Going through the entries below, count each line that holds "razčlenitev" and give only the total.
_ _ _
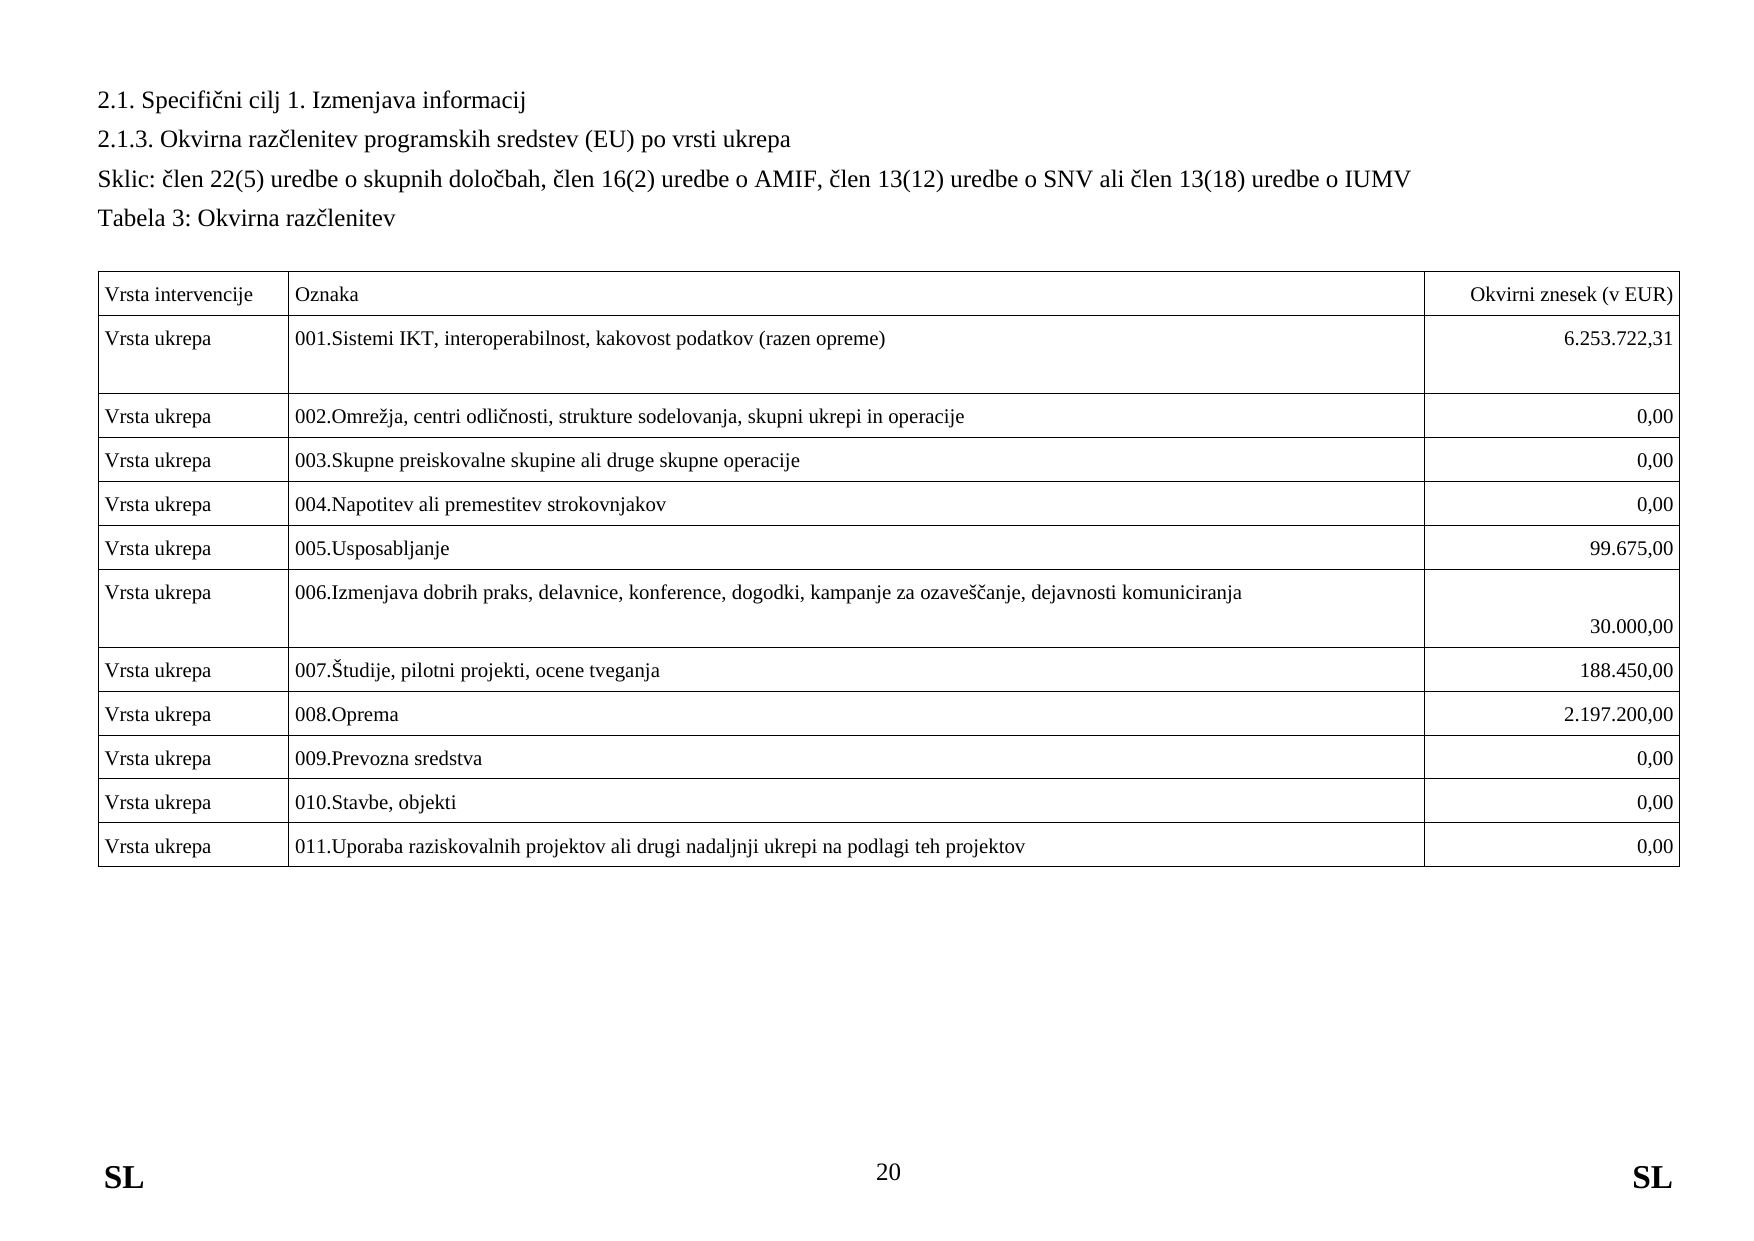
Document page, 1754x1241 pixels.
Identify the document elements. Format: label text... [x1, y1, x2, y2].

table_cell 007.Študije, pilotni projekti, ocene tveganja [289, 648, 1424, 691]
table_header Vrsta intervencije [99, 272, 288, 315]
table_cell 30.000,00 [1425, 570, 1679, 647]
table_cell 6.253.722,31 [1425, 316, 1679, 393]
table_cell Vrsta ukrepa [99, 736, 288, 778]
subtitle Tabela 3: Okvirna razčlenitev [97, 203, 1679, 232]
table_cell Vrsta ukrepa [99, 438, 288, 481]
table_cell 010.Stavbe, objekti [289, 779, 1424, 822]
table_cell 2.197.200,00 [1425, 692, 1679, 734]
subtitle 2.1.3. Okvirna razčlenitev programskih sredstev (EU) po vrsti ukrepa [97, 124, 1679, 153]
table_cell 008.Oprema [289, 692, 1424, 734]
table_cell 0,00 [1425, 823, 1679, 866]
table_cell 009.Prevozna sredstva [289, 736, 1424, 778]
text Sklic: člen 22(5) uredbe o skupnih določbah, člen 16(2) uredbe o AMIF, člen 13(12) uredbe o SNV ali člen 13(18) uredbe o IUMV [97, 164, 1679, 192]
table_cell 011.Uporaba raziskovalnih projektov ali drugi nadaljnji ukrepi na podlagi teh projektov [289, 823, 1424, 866]
table_cell 001.Sistemi IKT, interoperabilnost, kakovost podatkov (razen opreme) [289, 316, 1424, 393]
table_cell 0,00 [1425, 736, 1679, 778]
table_cell Vrsta ukrepa [99, 779, 288, 822]
table_cell 0,00 [1425, 394, 1679, 437]
table_header Oznaka [289, 272, 1424, 315]
table_cell 99.675,00 [1425, 526, 1679, 568]
table_cell Vrsta ukrepa [99, 482, 288, 524]
table_cell 0,00 [1425, 482, 1679, 524]
table_cell 0,00 [1425, 779, 1679, 822]
table_cell Vrsta ukrepa [99, 692, 288, 734]
table_cell Vrsta ukrepa [99, 316, 288, 393]
table_cell Vrsta ukrepa [99, 570, 288, 647]
table_cell 004.Napotitev ali premestitev strokovnjakov [289, 482, 1424, 524]
table_cell Vrsta ukrepa [99, 823, 288, 866]
table_cell 005.Usposabljanje [289, 526, 1424, 568]
table_cell Vrsta ukrepa [99, 648, 288, 691]
table_header Okvirni znesek (v EUR) [1425, 272, 1679, 315]
table_cell 188.450,00 [1425, 648, 1679, 691]
table_cell 0,00 [1425, 438, 1679, 481]
table_cell 006.Izmenjava dobrih praks, delavnice, konference, dogodki, kampanje za ozaveščanje, dejavnosti komuniciranja [289, 570, 1424, 647]
text 2.1. Specifični cilj 1. Izmenjava informacij [97, 85, 1679, 114]
table_cell 002.Omrežja, centri odličnosti, strukture sodelovanja, skupni ukrepi in operacije [289, 394, 1424, 437]
table_cell 003.Skupne preiskovalne skupine ali druge skupne operacije [289, 438, 1424, 481]
table_cell Vrsta ukrepa [99, 526, 288, 568]
table_cell Vrsta ukrepa [99, 394, 288, 437]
_ _ _
=== Exercise result ===
2